Тетерь их двоих трудно застать врасплох: предупреждение получено.
Ответ мог быть один Мысль о жнецах вызывает у смертоносцев ужас, и
больше всего они боятся спровоцировать выстрел. Если это действительно
так, то они настроены на переговоры...
Эти мысли возродили утраченный было оптимизм, и Найл запоздало
ужаснулся, насколько приблизился он к полной капитуляции. Любопытно было
и то, как быстро обновленная надежда возродила силу и уверенность. Ему
вдруг по-новому открылась красота цветов с их невероятным разнообразием
оттенков. Вот желтые цветы - трубчатые, с запахом розы. А вот оранжевые
соцветия, имеющие приятный привкус цитрусовых. Или вон кусты, покрытые
пурпурными цветками в форме открытого зева, от роскошного, приторного
благоухания которых веет некой пресыщенностью; что-то в них внушает
неприязнь. Были даже цветы - зеленые - напоминающие собачий шиповник,
только с широкой белой ленточкой вокруг каждого цветка; у этих запах был
медвяный, и даже чем-то напоминал кокосовый орех. В траве виднелись
розовые и белые маргаритки, чистый, сладкий аромат которых вполне
соответствовал их невинному виду. Не ускользало от внимания и то, что те
цветы, что упрятаны в тени деревьев, будто мреют собственным светом
изнутри.
До обостренных чувств вскоре начало доходить, что каждый цветок,
похоже, действует на чувства избирательно. Найл уже испытал смутную
радость при виде желтого трубчатого цветка, но поначалу рассудил, что
это просто из-за броскости цвета. Теперь же становилось ясно, что весь
куст испускает некую вибрацию, от которой становится легко на сердце, и
по отчетливости она напоминает музыкальный тон.
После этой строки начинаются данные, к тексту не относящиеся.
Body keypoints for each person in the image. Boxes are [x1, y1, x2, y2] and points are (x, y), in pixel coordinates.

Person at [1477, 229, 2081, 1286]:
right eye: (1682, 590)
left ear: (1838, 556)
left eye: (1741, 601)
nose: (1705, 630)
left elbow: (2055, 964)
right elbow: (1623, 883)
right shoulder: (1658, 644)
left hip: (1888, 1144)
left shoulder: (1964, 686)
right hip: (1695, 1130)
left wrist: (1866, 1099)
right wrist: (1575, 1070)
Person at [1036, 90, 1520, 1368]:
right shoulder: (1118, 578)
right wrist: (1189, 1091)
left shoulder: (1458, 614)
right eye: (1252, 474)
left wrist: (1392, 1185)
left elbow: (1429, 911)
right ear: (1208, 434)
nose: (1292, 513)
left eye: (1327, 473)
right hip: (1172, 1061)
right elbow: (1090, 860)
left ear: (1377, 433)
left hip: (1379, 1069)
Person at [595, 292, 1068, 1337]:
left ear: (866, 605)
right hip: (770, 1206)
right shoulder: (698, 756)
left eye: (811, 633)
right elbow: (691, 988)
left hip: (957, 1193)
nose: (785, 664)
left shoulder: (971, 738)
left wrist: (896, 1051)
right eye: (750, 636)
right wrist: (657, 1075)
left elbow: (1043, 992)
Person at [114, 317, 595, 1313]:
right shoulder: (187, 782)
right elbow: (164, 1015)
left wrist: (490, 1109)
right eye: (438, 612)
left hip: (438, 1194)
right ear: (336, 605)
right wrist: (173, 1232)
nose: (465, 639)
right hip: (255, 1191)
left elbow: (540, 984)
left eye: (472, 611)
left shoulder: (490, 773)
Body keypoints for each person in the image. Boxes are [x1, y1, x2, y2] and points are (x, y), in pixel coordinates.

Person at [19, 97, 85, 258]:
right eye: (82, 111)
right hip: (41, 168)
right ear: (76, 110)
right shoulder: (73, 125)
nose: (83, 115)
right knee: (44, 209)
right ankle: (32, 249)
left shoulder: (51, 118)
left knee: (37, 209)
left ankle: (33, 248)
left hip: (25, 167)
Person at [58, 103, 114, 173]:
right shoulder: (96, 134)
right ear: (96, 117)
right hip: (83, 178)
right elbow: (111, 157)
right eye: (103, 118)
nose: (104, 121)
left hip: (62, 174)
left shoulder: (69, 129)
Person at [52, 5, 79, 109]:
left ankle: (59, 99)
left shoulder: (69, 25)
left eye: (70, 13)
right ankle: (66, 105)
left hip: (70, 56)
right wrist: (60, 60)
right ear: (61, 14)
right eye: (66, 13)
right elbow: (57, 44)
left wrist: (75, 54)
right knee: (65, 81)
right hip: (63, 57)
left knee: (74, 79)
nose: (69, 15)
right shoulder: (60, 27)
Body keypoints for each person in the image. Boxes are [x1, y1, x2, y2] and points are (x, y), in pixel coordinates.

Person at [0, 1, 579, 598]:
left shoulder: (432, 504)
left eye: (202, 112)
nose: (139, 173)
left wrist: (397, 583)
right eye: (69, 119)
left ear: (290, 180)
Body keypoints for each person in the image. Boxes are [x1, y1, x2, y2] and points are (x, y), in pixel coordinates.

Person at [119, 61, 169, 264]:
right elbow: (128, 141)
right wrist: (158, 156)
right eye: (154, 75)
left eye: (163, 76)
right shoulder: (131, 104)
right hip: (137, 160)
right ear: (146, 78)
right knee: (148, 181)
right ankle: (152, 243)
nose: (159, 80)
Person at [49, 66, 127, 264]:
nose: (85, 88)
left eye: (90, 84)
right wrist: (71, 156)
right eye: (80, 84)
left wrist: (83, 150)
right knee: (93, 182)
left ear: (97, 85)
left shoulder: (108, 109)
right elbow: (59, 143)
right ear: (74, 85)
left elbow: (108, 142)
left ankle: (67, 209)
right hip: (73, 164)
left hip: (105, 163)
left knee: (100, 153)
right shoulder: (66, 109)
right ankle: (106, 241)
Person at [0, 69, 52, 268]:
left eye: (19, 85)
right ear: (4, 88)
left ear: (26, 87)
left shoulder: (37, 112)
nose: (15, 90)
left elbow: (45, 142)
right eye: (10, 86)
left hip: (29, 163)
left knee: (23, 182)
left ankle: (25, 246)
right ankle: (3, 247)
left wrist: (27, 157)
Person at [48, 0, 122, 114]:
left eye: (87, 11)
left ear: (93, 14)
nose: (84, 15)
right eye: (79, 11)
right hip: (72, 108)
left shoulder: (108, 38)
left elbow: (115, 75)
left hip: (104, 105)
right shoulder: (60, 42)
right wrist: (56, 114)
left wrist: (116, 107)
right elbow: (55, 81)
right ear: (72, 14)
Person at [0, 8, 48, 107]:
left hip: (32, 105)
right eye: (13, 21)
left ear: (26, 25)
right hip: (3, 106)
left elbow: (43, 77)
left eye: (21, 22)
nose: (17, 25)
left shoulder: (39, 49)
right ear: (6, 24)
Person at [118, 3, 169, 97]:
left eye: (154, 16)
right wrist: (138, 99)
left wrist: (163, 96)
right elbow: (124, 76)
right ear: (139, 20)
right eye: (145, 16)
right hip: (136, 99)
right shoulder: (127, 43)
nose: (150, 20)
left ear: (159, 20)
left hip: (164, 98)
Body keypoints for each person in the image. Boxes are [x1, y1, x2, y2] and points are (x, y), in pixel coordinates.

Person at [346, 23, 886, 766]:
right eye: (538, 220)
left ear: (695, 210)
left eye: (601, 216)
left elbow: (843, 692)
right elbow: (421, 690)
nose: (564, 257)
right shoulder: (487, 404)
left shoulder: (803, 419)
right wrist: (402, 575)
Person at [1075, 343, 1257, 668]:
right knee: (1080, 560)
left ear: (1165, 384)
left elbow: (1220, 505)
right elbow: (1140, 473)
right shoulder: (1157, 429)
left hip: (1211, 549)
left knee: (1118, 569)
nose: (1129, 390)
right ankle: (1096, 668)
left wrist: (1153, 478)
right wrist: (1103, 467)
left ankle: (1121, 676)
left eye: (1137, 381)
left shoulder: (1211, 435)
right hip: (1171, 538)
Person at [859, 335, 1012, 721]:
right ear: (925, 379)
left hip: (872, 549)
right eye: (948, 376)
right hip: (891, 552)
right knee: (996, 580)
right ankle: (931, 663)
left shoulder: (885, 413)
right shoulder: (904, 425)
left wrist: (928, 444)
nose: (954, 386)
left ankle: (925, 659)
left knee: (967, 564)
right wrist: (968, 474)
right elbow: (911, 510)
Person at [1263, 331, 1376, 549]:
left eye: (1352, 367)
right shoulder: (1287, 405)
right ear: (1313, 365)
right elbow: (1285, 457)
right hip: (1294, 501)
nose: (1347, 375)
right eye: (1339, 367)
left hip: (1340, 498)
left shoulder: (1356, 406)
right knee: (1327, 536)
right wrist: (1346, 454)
Багряные цветы вызывали
пылкий трепет возбуждения - агрессивного какого-то, зовущего к сладкому
бешенству насилия. Оранжевые цветы пьянили острой сладостью восторга: на
ум почему-то шли мысли о Мерлью, Доне, Одине - в этих цветах, похоже,
крылось нечто женственное. А отдельные соцветия - крупные, белые, с
лиловыми верхушками - наполняли влекущей, непонятной ностальгией.
Почему-то хотелось думать о какой-то неведомой стране, где ветры
холодны и цепки, а ручьи с осени до весны скованы льдом. Странно было
ощущать все это - и многое другое, вообще неописуемое - идя среди них;
все равно что плыть в воде, где температура поминутно меняется.
- Стой, что это? - насторожился Доггинз.
Остановились, вслушались. Найл не расслышал ничего; в воздухе стояло
заунывное гудение пчел и других насекомых. Но когда напряг чувства, то
вроде бы уловил звук, напоминающий отдаленные голоса. Из чашечки
пурпурного цветка выбралась пчела и прожужжала мимо уха;
сосредоточенность Найла чуть поколебалась, и звук голосов тотчас же
смолк.
- Вот, слышишь? - голос срывался от напряжения, лицо бледное.
- Голоса?
- Детские голоса.
Найл напряженно вслушался, и вроде бы опять уловил призрачные
отзвуки, но это мог быть и шум бегущей Воды, и крик какой-нибудь птицы.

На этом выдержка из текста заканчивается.